John Mills Limited
- Trade name: JML
- Type: Private limited company
- Industry: Retail
- Founded: 1986; 40 years ago
- Founder: John Mills
- Headquarters: London, England,
- Key people: Ken Daly (Chief Executive Officer)
- Website: www.jmldirect.com

= JML (company) =

FMCG and TV Home Shopping Business

John Mills Limited (trading as JML) is a consumer products company based in the United Kingdom that markets household and lifestyle products through retail demonstrations and video displays in stores. The company develops and sells products in categories including homewares, health and beauty, DIY and gifts. It sells them through its website, TV channels and retail stores.

In addition to its own products, JML also distributes products by other international direct response television (DRTV) suppliers.

== History ==
John Mills founded JML in the basement of his house in Camden in 1986. Reverting to a model of selling at trade shows, the company expanded into direct-to-consumer selling after a trial involving end-of-aisle video demonstrations in third party-owned retail shops.

JML first established its headquarters in Kentish Town, North London.

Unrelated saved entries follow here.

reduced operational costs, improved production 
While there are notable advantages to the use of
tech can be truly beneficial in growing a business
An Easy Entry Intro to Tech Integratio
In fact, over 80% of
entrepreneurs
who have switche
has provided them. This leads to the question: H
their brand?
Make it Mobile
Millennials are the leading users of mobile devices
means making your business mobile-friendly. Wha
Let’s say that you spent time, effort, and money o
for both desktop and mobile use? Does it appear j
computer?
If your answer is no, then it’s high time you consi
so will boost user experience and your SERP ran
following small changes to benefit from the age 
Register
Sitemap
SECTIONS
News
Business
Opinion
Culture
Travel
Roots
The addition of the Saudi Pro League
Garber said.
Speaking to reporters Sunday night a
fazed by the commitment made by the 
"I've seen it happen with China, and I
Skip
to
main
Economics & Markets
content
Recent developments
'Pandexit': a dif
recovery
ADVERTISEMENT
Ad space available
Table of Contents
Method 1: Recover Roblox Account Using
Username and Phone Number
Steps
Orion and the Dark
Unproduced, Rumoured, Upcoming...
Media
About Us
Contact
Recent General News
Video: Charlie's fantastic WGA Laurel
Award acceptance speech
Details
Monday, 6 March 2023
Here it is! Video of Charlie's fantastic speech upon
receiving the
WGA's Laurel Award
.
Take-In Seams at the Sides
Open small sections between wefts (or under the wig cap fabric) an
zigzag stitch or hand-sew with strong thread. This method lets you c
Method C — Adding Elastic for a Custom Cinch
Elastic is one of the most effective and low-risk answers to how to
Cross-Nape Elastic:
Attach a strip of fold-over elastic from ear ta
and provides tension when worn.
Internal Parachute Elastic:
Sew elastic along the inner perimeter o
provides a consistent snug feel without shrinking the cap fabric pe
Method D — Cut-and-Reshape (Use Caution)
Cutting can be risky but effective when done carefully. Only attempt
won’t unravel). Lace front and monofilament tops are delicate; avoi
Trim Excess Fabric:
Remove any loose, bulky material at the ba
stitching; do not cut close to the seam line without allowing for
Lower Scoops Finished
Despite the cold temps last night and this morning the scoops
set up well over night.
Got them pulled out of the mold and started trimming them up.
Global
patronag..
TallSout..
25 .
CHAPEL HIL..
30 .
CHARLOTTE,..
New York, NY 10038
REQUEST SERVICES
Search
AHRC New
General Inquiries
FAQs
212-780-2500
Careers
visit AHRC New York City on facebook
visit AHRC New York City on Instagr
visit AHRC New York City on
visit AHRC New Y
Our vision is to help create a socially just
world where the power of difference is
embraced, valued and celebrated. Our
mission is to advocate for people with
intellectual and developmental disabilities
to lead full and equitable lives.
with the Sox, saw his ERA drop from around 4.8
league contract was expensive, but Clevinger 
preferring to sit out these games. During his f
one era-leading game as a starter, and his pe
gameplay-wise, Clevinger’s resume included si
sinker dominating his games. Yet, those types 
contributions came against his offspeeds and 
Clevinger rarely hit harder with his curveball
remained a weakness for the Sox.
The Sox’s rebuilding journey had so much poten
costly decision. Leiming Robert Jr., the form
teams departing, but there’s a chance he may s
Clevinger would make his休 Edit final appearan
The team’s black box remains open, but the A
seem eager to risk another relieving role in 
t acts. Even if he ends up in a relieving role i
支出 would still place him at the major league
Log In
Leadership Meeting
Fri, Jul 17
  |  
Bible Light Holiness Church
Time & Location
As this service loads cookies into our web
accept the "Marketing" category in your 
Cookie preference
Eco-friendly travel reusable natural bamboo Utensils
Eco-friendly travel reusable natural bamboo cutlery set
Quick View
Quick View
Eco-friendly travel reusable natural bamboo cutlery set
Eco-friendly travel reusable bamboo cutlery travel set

This was home to one third of the company's workforce, handling product development, marketing, direct-to-consumer marketing, video production, international sales and broadcast operations.
In 2016, JML moved its headquarters to Chiswick, West London, as part of its expansion plans.

JML's fulfilment centre is based in the Port of Tyne, comprising a 24/7 call centre, retail sales team, warehouse and distribution facility.

In 2010, it was named as one of Europe's Top 500 Growth Companies.

In June 2019 JML's current CEO, Ken Daly, was elected as Chairman of the Europe Board of Directors for the ERA (Electronic Retailing Association).